Part a: Assume that Point P is not on the line of centers AB. Then there is a triangle APB with AB being the shortest distance form A to B. The triangle inequality would indicate AP + BP > AB. But the radius is the shortest distance from a center to the circle. Thus the distance from A to P and then from P to B would be less than or equal to any other path. Thus the assumption that P is not on the line of centers must be rejected.
Part b. See the GSP file. The tangent to circle A at P is a line perpendicular to the line of centers as was shown in part a. But this tangent is also perpendicular to BP at P.
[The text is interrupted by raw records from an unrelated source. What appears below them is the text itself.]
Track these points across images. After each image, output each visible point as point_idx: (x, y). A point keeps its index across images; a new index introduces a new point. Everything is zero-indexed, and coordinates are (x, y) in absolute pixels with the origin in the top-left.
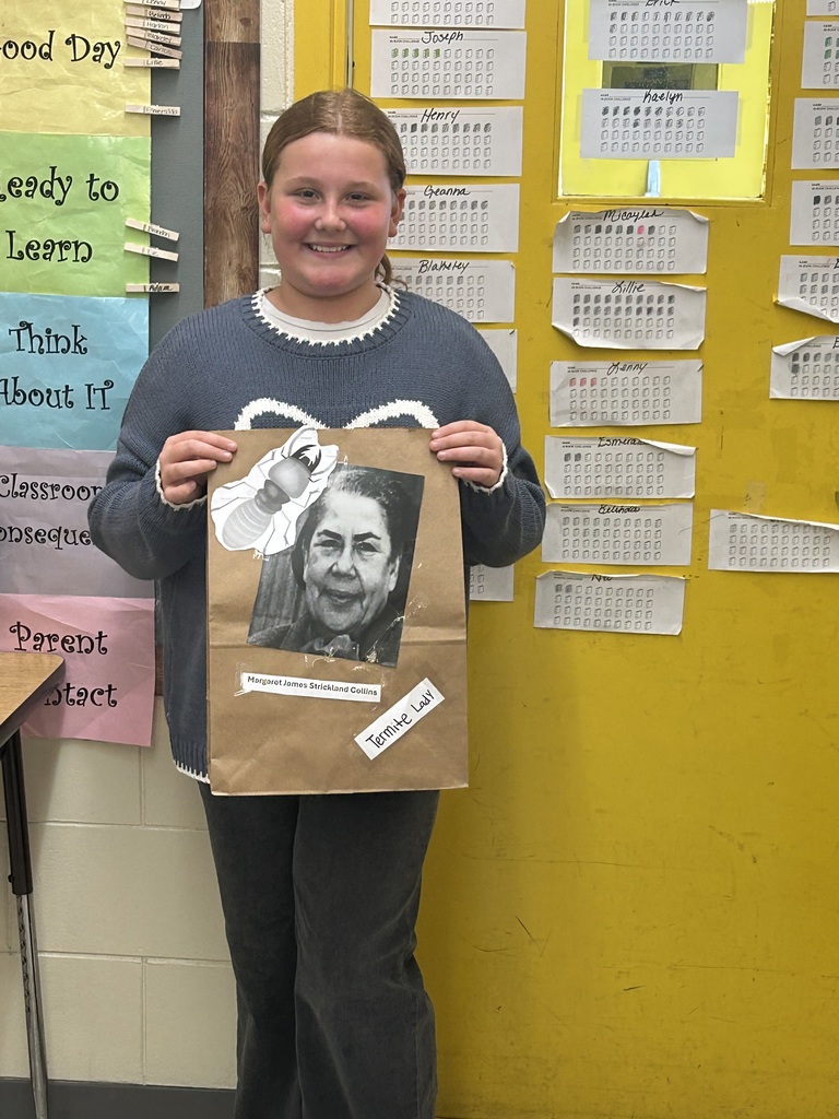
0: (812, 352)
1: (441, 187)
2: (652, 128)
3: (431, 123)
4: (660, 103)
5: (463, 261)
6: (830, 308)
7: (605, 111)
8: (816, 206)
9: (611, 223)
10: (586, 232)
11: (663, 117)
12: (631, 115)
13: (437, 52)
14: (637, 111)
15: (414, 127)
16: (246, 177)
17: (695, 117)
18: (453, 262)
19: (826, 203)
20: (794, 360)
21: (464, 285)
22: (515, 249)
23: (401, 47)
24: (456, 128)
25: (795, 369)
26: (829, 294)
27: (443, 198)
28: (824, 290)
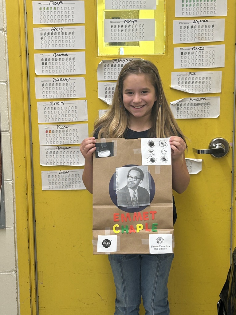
1: (59, 53)
2: (127, 32)
3: (54, 32)
4: (130, 23)
5: (67, 78)
6: (188, 89)
7: (112, 27)
8: (182, 55)
9: (116, 64)
10: (108, 67)
11: (131, 28)
12: (120, 28)
13: (55, 8)
14: (122, 26)
15: (48, 34)
17: (141, 28)
18: (64, 78)
19: (185, 54)
20: (177, 106)
21: (69, 86)
22: (84, 73)
23: (42, 7)
24: (63, 33)
25: (178, 109)
26: (187, 84)
27: (60, 57)
28: (186, 83)
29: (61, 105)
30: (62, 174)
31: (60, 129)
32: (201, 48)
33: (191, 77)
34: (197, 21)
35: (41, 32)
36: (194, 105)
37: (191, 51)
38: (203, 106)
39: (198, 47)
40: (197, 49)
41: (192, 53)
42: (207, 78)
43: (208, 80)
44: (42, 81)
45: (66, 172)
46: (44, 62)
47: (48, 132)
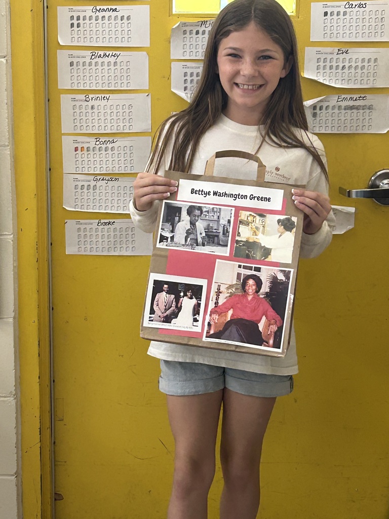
0: (325, 104)
1: (102, 7)
5: (117, 52)
6: (334, 79)
8: (326, 17)
9: (205, 29)
10: (190, 34)
18: (111, 53)
19: (331, 15)
20: (314, 110)
21: (118, 67)
22: (147, 44)
25: (315, 115)
26: (334, 70)
27: (104, 14)
28: (331, 67)
29: (104, 102)
30: (102, 227)
31: (100, 146)
32: (360, 6)
33: (341, 57)
36: (345, 109)
37: (342, 10)
38: (361, 111)
39: (354, 3)
40: (354, 6)
41: (345, 13)
42: (369, 60)
43: (372, 63)
44: (71, 56)
45: (109, 223)
46: (75, 22)
47: (79, 149)
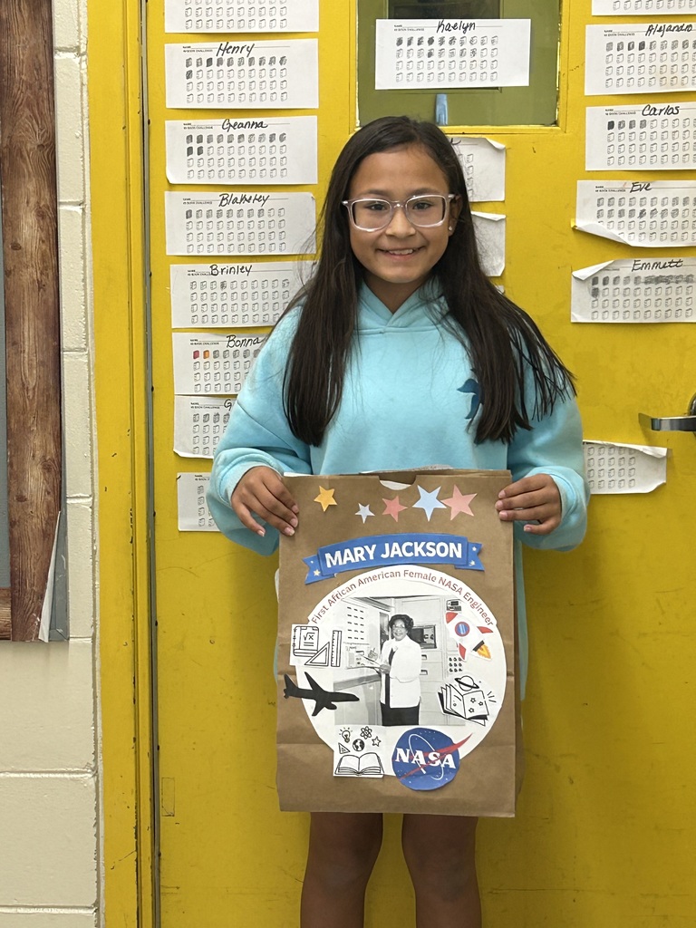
0: (612, 275)
1: (239, 121)
2: (446, 57)
3: (226, 57)
4: (453, 33)
5: (263, 194)
6: (626, 232)
7: (400, 42)
8: (611, 131)
11: (457, 46)
12: (425, 46)
14: (431, 41)
15: (209, 62)
16: (41, 113)
17: (489, 46)
18: (253, 195)
19: (620, 127)
20: (593, 284)
21: (266, 218)
22: (313, 179)
24: (251, 61)
25: (595, 293)
26: (626, 218)
27: (241, 131)
28: (621, 213)
29: (242, 276)
31: (235, 348)
32: (668, 111)
33: (638, 195)
34: (658, 29)
35: (188, 55)
36: (646, 283)
37: (638, 118)
38: (674, 286)
39: (659, 106)
40: (657, 112)
41: (643, 124)
42: (686, 201)
43: (690, 206)
44: (187, 201)
46: (195, 146)
47: (201, 354)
2.2.15. Circles O1 and O2 are tangent at B to each other. A is any other point on the common tangent through B and AP and AQ are tangents to circles O1 and O2 respectively. Prove that AP = AQ.
Use Theorem 2.6
2.2.16 Two circles O1 and O2 are tangent at P. The line AB is tangent to the circles at A and B, respectively. If C is on AB and CP is the common tangent through P, prove that
a. AC = CB
b. m(angle APB) = 90 degrees.
Hint: Use the result of Problem 2.2.15 for part a. For part b construct the circle from the common length of CP = AC = CB
2.2.17. The circles O1 and O2 are tangent at P. A line through P intersects the first circle at A and the second circle at B. Prove that the tangent at A to the first circle is parallel to the tangent at B to the second circle. See GSP File and vary direction of AB through P.
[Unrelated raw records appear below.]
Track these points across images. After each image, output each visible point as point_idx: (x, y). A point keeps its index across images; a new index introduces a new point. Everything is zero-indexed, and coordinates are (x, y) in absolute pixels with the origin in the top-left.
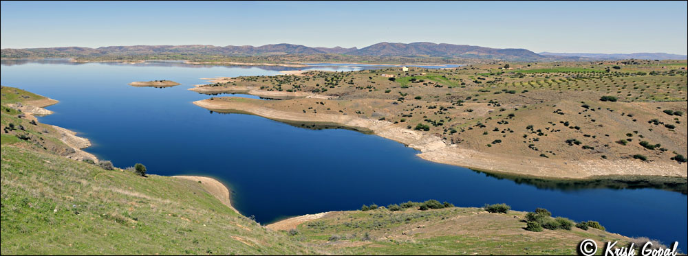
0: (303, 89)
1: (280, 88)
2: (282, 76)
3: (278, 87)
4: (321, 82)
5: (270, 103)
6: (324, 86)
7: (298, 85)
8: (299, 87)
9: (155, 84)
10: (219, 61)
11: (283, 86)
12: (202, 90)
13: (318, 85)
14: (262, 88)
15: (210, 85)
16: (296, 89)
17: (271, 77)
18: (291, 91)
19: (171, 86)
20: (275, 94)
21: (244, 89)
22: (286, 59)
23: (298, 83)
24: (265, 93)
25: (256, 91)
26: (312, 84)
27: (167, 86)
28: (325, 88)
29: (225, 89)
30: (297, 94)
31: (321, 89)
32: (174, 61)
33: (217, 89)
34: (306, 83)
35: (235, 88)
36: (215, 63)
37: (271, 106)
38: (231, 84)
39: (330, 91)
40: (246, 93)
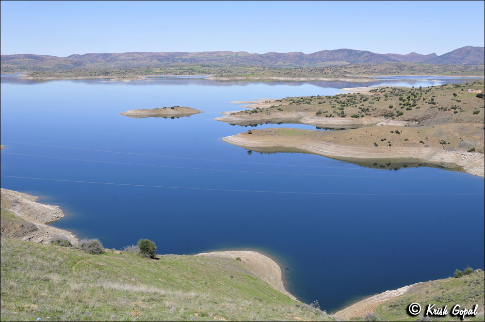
0: (372, 113)
1: (343, 113)
2: (344, 96)
3: (340, 112)
4: (395, 101)
5: (331, 135)
6: (399, 108)
7: (365, 107)
8: (368, 110)
9: (164, 112)
10: (257, 76)
11: (347, 110)
12: (235, 119)
13: (391, 107)
14: (319, 114)
15: (246, 112)
16: (363, 113)
17: (329, 97)
18: (357, 117)
19: (188, 115)
20: (336, 121)
21: (293, 115)
22: (348, 71)
23: (366, 105)
24: (323, 121)
25: (310, 119)
26: (383, 105)
27: (182, 115)
28: (401, 111)
29: (267, 118)
30: (365, 120)
31: (395, 113)
32: (191, 76)
33: (256, 118)
34: (376, 105)
35: (282, 115)
36: (251, 78)
37: (331, 138)
38: (275, 109)
39: (407, 114)
40: (297, 121)
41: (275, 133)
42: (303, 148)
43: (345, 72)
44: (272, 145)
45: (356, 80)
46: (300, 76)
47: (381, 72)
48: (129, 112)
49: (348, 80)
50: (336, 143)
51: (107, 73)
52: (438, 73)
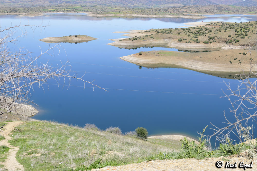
0: (217, 40)
1: (197, 40)
2: (194, 28)
3: (195, 39)
4: (231, 32)
5: (197, 56)
6: (235, 37)
7: (212, 36)
8: (214, 38)
9: (70, 39)
11: (200, 38)
12: (122, 44)
13: (229, 36)
14: (180, 41)
15: (130, 39)
16: (211, 40)
17: (183, 29)
18: (207, 43)
19: (87, 41)
20: (193, 46)
21: (161, 42)
23: (212, 34)
24: (184, 46)
25: (174, 44)
26: (224, 35)
27: (82, 41)
28: (237, 39)
29: (144, 43)
30: (213, 46)
31: (233, 40)
33: (136, 43)
34: (219, 35)
35: (154, 42)
37: (198, 58)
38: (149, 37)
39: (242, 41)
40: (164, 46)
41: (158, 54)
42: (179, 64)
43: (183, 11)
44: (157, 63)
45: (192, 17)
46: (152, 14)
47: (207, 12)
48: (46, 39)
49: (186, 17)
50: (202, 61)
51: (15, 11)
52: (246, 13)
Hint: Examine the line of centers and the two isosceles triangles created by it.
2.2.18 Two congruent circles with centers at D and E intersect at F and A. A third circle with center at B intersect D in B and E in C. (These points are in the same half plane determined by FA.) Prove A, B, and C are collinear.
There are really two cases for this problem. The one depicted here and in the text is for when the radius of the red circle is less than FA.
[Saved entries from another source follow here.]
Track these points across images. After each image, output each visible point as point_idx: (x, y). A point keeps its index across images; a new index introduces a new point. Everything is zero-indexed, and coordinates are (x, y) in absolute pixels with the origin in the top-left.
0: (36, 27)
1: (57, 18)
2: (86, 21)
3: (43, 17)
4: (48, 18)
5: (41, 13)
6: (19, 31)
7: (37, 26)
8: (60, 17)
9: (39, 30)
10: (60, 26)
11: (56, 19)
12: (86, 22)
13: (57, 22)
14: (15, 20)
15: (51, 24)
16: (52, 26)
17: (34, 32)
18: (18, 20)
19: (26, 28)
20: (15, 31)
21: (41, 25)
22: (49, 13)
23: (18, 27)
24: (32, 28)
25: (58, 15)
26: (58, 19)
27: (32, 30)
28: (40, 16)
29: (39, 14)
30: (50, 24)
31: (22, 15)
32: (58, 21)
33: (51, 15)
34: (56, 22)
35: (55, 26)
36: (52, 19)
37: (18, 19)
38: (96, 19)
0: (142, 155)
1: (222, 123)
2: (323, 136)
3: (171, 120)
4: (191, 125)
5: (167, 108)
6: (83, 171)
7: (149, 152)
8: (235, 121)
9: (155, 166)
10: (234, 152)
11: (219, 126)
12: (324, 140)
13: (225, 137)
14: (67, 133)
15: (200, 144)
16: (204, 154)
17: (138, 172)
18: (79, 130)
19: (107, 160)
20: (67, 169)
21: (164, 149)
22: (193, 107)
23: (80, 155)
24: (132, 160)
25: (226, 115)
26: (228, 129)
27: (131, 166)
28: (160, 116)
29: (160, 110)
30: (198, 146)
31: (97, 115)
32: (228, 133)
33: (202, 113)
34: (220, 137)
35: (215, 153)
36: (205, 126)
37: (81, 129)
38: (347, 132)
The second case occurs when the radius is larger than FA but less than twice the radius of the two congruent circles.
A picture is given below.
The situation when FA equals the radius of the red circle will have B and A at the same point.
I will concentrate on the first case. A first hint is to use the Inscribed Angle Theorem to show that angle FAC and angle FABB have the same measure. That does not prove that B is on AC but it is a first step.
2.2.19 The vertices of Triangle EFD are on the sides of Triangle ABC. Construct the circumcircles of Triangle ADE, Triangle DFC, and Triangle EBF. Repeat the construction for differently positioned triangles EFD. (With GSP we can use some animation feature to vary the locations of E, F, and D on their respective sides of ABC).
a. Based on what is observed, make a conjecture about the three circumcircles.
b. Prove your conjecture in part a.
Hint for b. Check out cyclic quadrilaterals.
2.2.20 See GSP File
a. Prove that whenever three circles are tangent to each other (as shown) the three tangents to the points of contact are concurrent.
b. Use the result of part a to show how to construct three noncongruent circles tangent to each other.